Brief: Please retype, word for word, the line containing "Belajar Efektif Menurut Psikologi" and every line after it through the end of the records, leaving out all pictures.
___ Data for review ___
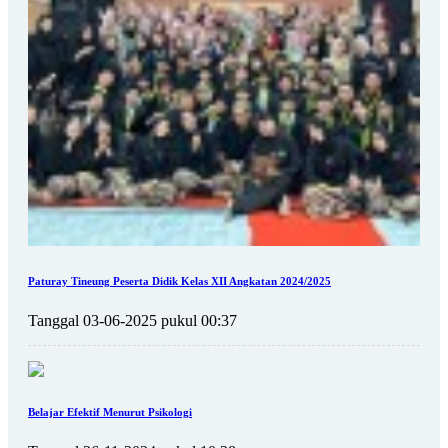
Paturay Tineung Peserta Didik Kelas XII Angkatan 2024/2025
Tanggal 03-06-2025 pukul 00:37
Belajar Efektif Menurut Psikologi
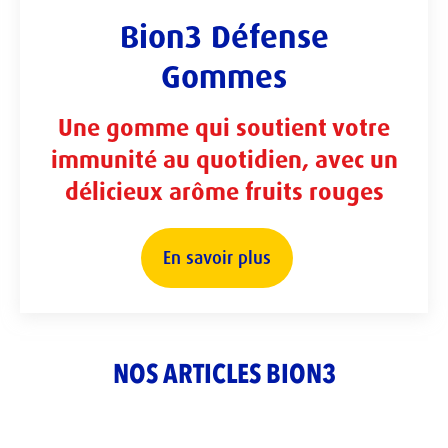
Bion3 Défense
Gommes
Une gomme qui soutient votre
immunité au quotidien, avec un
délicieux arôme fruits rouges
En savoir plus
NOS ARTICLES BION3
___
Written solution:
Belajar Efektif Menurut Psikologi
Bion3 Défense
Gommes
Une gomme qui soutient votre
immunité au quotidien, avec un
délicieux arôme fruits rouges
En savoir plus
NOS ARTICLES BION3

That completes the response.